See our docs style guide for tips on how to write great docs.
Releasing
Best practices for full releases
Opt-in betas can have rough edges, but public betas and full releases should be more polished and user friendly.
Engineers should apply the following best practices for all new releases:
- Ensure Marketing is aware of the launch, so a launch plan can be created.
- Ensure docs are updated to reflect the new release.
- Ensure all new features include at least one pre-made template (or equivalent) for users.
Self-hosted and hobby versions
We have sunset support for our kubernetes and helm chart managed self-hosted offering. This means we no longer offer support for fixing to specific versions of PostHog. A docker image is pushed for each commit to master. Each of those versions is immediately deployed to PostHog Cloud.

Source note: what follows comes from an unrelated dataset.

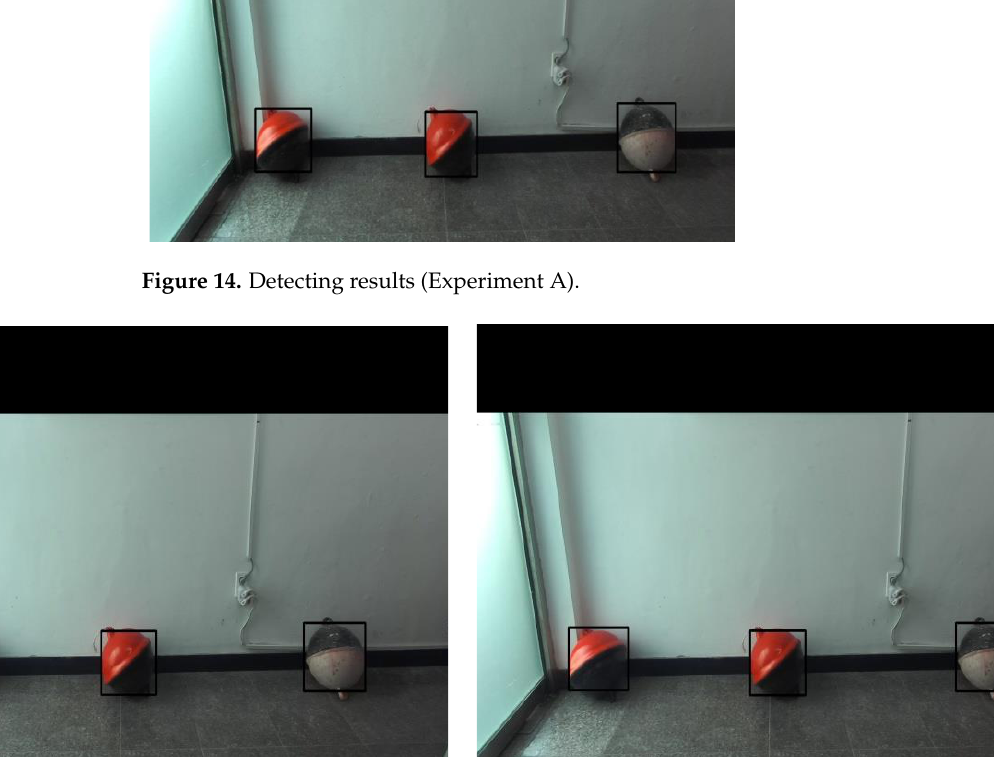
Figure 15. Area-based stereo matching results (Experiment A): ( a ) SSD and ( b ) NCC.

The deploy-hobby script allows you to set a POSTHOG_APP_TAG
environment variable and fix your docker-compose deployed version of PostHog. Or you can edit your docker-compose file to replace each instance of image: posthog/posthog:$POSTHOG_APP_TAG
with a specific tag e.g. image: posthog/posthog:9c68581779c78489cfe737cfa965b73f7fc5503c
Releasing as a beta
We can release betas both as publicly available, or opt-in. See: Releasing a feature as beta.
It's always worth letting Marketing know about new betas so they can help raise awareness. The owner should tag them on an issue, or drop a message in the Marketing Slack channel.
Betas are usually announced as milestones on the public roadmap and included in the changelog by Marketing.
Product announcements
Announcements, whether for beta or final updates, are a Marketing responsibility. See: Product announcements.
In order to ensure a smooth launch the owner should tell Marketing about upcoming updates as soon as possible, or include them in an All-Hands update.
It's never too early to give Marketing a heads-up about something by tagging them in an issue or via the Marketing Slack channel.